Data provided

━━━━━━━━━━━━━━━━━━━━

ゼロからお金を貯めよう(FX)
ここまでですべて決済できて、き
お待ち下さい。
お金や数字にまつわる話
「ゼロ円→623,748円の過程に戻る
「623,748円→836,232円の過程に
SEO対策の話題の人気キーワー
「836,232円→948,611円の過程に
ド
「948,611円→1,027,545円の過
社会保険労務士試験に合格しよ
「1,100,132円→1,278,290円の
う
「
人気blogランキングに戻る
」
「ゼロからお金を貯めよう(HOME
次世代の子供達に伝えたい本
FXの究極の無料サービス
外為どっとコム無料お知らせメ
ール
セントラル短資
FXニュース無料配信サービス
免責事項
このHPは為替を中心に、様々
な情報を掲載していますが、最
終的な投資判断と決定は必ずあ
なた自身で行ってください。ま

━━━━━━━━━━━━━━━━━━━━

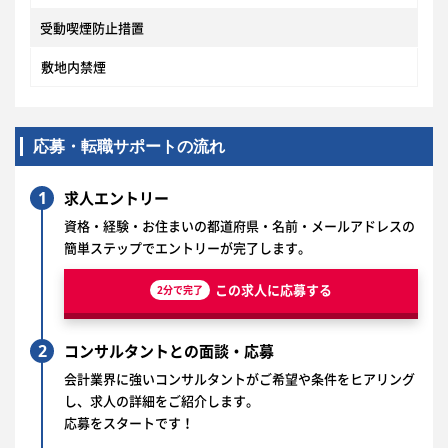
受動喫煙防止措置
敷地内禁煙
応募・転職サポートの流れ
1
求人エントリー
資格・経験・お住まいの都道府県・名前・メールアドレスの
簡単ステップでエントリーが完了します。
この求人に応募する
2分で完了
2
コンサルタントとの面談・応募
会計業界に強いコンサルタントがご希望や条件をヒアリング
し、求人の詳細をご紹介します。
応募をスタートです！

━━━━━━━━━━━━━━━━━━━━

Problem description
Retype the portion of the data above that starts on the line with "ゼロからお金を貯めよう(FX)" and finishes on the line with "なた自身で行ってください。ま", including both of those lines.

Answer area
ゼロからお金を貯めよう(FX)
ここまでですべて決済できて、き
お待ち下さい。
お金や数字にまつわる話
「ゼロ円→623,748円の過程に戻る
「623,748円→836,232円の過程に
SEO対策の話題の人気キーワー
「836,232円→948,611円の過程に
ド
「948,611円→1,027,545円の過
社会保険労務士試験に合格しよ
「1,100,132円→1,278,290円の
う
「
人気blogランキングに戻る
」
「ゼロからお金を貯めよう(HOME
次世代の子供達に伝えたい本
FXの究極の無料サービス
外為どっとコム無料お知らせメ
ール
セントラル短資
FXニュース無料配信サービス
免責事項
このHPは為替を中心に、様々
な情報を掲載していますが、最
終的な投資判断と決定は必ずあ
なた自身で行ってください。ま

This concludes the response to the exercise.